_Exercises to complete:_
1 > Decide whether each statement agrees with the commentary on Obama's writing record, answering yes or no and quoting the words that settle it: (a) Obama held the title "Lecturer" at the University of Chicago Law School for eight years. (b) Posner is described as the top judge of the 9th Circuit Court of Appeals. (c) Blair Underwood spent time with Obama to research a character on "LA Law."
2 > According to the commentary on Obama's writing record, why is Posner said not to be on the Supreme Court?
3 > Rewrite part of the commentary on Obama's writing record, starting at "Now, it's often" and ending after "look at it.", and replace "paper trail" with "publication record".

── Extract provided

So, here's a man with a major talent for expressing himself in writing, and who has been obsessed with social change and politics for his entire life. Yet, where are the articles commenting on current affairs written by Obama before his focus-tested emergence on the national stage a few years ago?
Maybe there are bunch of them out there, but I sure haven't heard of any.
Consider that for eight years, Obama held the job of "Lecturer" at the University of Chicago Law School, the same title as his colleague, federal judge Richard A. Posner. During that period, Posner published, roughly, one quadrillion articles. But Obama, so far as I can tell, doesn't seem to have published anything.
Sure, Obama was busy being a state legislator, but Posner was busy being the top judge of the 7th Circuit Court of Appeals, and writing more decisions than any other judge in America.
Now, it's often been said that the reason Posner isn't on the Supreme Court is because he has such a lengthy paper trail, which the Democrats would howl over if a Republican President ever nominated him for the Supreme Court.
My impression is that Obama has played his cards very close to his vest from a very early age in order to preserve his viability as a Senate or even Presidential candidate, or as a Supreme Court nominee.
That shows a striking level of self-disciplined ambitiousness, which could seem reassuring or scary, depending on how you look at it.
It also suggests that his personal political views during this long period before he assembled a team of focus-testers were not of the happy-clappy "bring us together" ilk that he's pushing today. After all, what would be the long-term harm of writing a few articles urging bipartisan understanding if that's what he really believed in during the 1980s and 1990s?
Instead, this logic suggests that he realized all along that expressing his personal political views distinctly on paper could come back to haunt him in his drive for national power.
Can anybody do a Lexis-Nexis search for the 1980s and 1990s? He did a lot of interviews around 1991 when he was elected president of the Harvard Law Review, but he's awfully good at playing interviewers. (Amusingly, actor Blair Underwood spent some time with Obama around then to do research for his character on "LA Law.") So, did he write letters to editors or anything like that?

────
── Supplied data

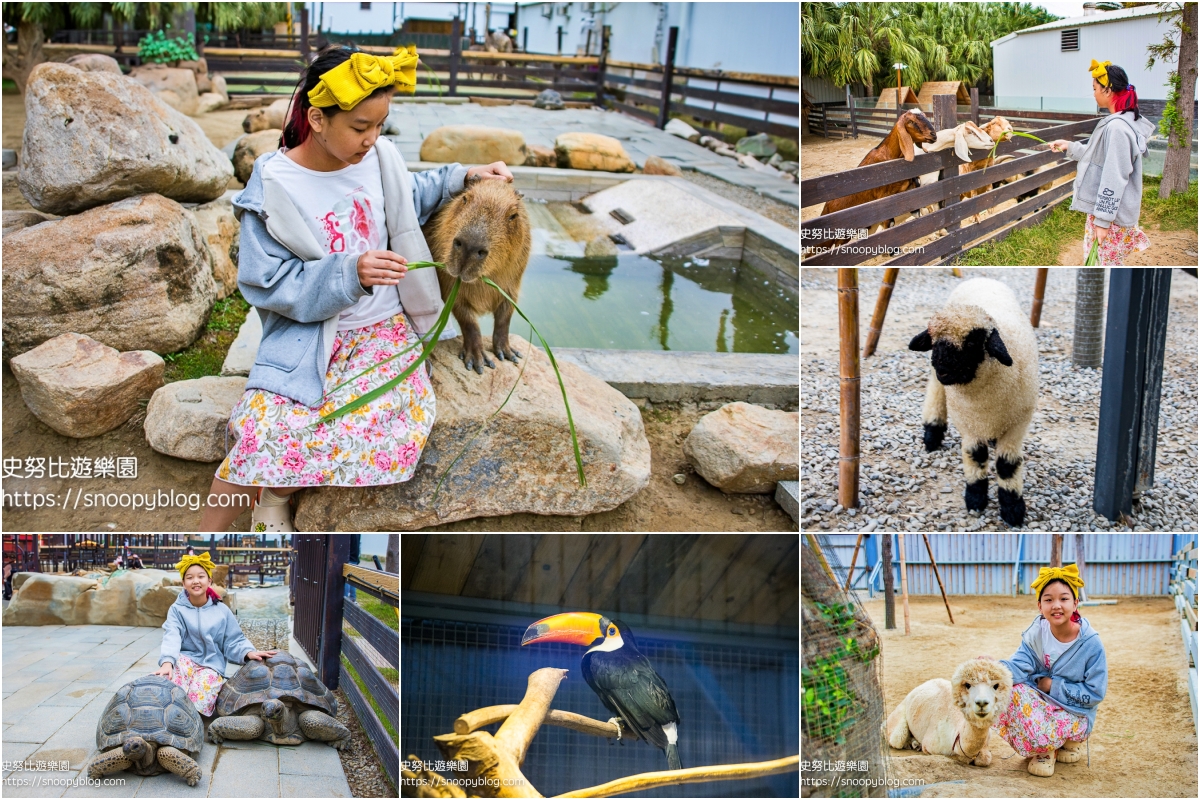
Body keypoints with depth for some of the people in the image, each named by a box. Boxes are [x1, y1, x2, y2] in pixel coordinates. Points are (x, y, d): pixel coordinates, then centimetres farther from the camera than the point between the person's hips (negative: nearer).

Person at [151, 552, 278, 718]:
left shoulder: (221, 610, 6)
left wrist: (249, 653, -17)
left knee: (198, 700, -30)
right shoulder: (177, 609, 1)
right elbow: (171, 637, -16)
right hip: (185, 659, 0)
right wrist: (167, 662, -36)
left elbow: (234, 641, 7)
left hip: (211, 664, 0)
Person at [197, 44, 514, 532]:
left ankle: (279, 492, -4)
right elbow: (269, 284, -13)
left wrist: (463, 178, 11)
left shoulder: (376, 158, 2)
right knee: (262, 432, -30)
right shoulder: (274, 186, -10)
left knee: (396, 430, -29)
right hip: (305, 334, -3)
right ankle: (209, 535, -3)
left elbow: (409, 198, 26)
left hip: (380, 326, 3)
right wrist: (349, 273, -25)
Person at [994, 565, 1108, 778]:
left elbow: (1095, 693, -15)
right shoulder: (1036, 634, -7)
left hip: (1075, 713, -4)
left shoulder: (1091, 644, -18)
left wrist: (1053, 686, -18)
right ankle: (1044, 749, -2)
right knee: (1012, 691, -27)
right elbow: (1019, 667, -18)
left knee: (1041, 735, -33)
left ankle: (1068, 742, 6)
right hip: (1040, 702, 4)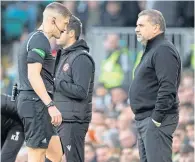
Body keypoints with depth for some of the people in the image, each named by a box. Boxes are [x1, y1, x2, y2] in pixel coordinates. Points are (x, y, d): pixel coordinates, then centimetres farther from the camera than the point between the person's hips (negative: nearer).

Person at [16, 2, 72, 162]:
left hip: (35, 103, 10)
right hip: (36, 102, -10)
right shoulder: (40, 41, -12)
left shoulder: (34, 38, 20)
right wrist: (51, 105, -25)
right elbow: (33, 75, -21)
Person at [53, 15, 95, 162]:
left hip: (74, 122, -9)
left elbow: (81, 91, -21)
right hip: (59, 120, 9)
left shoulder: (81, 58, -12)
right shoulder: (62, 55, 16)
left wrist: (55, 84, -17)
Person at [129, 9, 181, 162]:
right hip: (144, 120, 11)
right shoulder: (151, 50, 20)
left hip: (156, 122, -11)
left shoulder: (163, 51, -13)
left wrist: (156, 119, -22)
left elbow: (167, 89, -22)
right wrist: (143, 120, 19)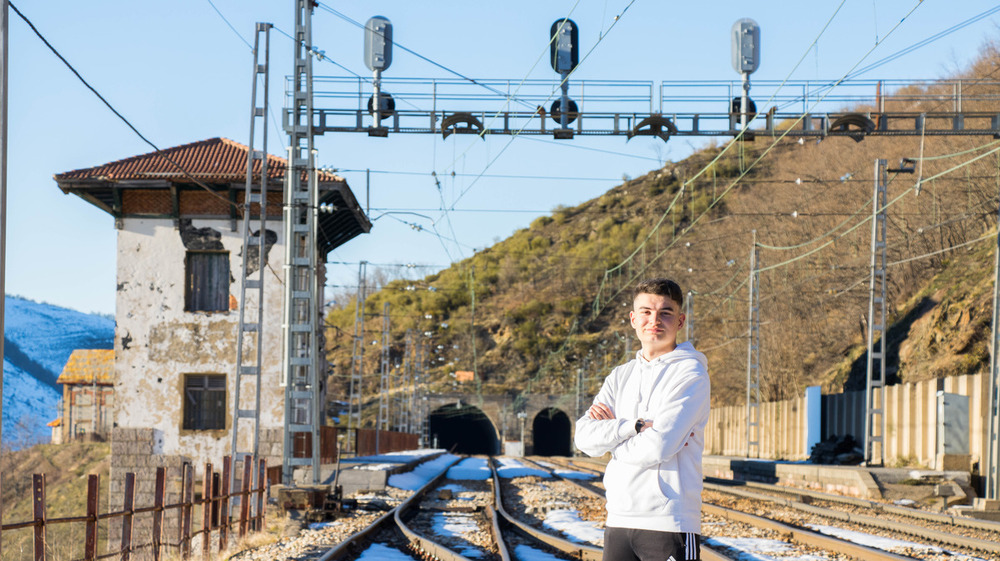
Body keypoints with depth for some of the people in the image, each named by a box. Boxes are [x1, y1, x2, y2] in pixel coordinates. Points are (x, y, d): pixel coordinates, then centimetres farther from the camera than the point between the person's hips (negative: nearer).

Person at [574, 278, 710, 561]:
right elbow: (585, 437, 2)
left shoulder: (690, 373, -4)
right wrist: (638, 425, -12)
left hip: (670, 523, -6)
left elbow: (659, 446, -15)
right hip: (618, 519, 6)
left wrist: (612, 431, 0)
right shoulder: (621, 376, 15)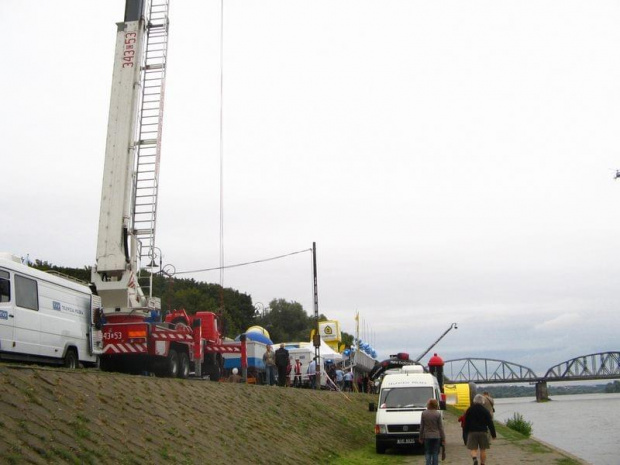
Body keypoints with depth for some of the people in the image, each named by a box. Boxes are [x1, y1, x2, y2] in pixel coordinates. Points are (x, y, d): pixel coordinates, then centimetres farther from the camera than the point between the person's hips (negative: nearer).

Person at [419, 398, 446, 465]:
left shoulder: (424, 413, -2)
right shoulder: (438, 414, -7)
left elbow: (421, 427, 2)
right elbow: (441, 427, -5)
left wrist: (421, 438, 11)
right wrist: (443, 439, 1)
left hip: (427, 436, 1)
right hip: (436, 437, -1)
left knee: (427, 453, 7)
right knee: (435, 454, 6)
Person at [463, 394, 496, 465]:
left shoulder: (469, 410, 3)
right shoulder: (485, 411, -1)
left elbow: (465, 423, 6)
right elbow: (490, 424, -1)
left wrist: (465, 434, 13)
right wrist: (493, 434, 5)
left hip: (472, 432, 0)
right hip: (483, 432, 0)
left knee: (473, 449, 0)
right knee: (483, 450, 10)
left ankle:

────
── Supplied data

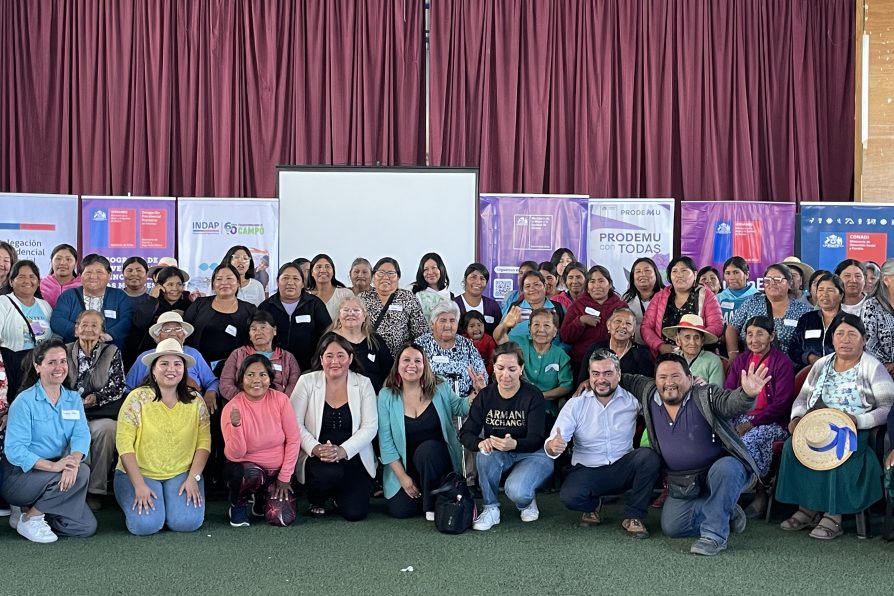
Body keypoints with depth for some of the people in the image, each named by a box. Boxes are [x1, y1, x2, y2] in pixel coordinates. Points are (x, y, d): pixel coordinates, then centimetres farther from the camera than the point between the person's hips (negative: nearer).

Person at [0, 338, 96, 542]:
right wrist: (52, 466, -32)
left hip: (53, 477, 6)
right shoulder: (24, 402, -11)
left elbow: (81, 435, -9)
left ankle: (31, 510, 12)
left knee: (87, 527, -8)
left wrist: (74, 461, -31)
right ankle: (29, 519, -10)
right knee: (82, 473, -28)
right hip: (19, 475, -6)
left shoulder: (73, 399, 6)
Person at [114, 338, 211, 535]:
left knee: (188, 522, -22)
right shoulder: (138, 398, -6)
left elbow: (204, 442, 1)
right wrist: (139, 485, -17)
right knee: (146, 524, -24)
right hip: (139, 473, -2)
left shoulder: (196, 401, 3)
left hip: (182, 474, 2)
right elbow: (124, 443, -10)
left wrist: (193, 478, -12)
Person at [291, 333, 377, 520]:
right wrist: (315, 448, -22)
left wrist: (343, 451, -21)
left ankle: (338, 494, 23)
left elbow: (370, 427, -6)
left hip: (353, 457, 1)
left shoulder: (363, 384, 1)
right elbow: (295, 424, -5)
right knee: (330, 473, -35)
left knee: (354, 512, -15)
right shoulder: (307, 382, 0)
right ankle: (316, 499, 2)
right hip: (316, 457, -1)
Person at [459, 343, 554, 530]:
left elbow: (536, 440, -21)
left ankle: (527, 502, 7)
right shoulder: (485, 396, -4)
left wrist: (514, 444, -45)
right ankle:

────

_Response list:_
1 >
(a) Yes: "for eight years, Obama held the job of "Lecturer" at the University of Chicago Law School"
(b) No: "Posner was busy being the top judge of the 7th Circuit Court of Appeals"
(c) Yes: "actor Blair Underwood spent some time with Obama around then to do research for his character on "LA Law.""

2 > It is often said that Posner has such a lengthy paper trail that the Democrats would howl over it if a Republican President ever nominated him for the Supreme Court.

3 >
Now, it's often been said that the reason Posner isn't on the Supreme Court is because he has such a lengthy publication record, which the Democrats would howl over if a Republican President ever nominated him for the Supreme Court.
My impression is that Obama has played his cards very close to his vest from a very early age in order to preserve his viability as a Senate or even Presidential candidate, or as a Supreme Court nominee.
That shows a striking level of self-disciplined ambitiousness, which could seem reassuring or scary, depending on how you look at it.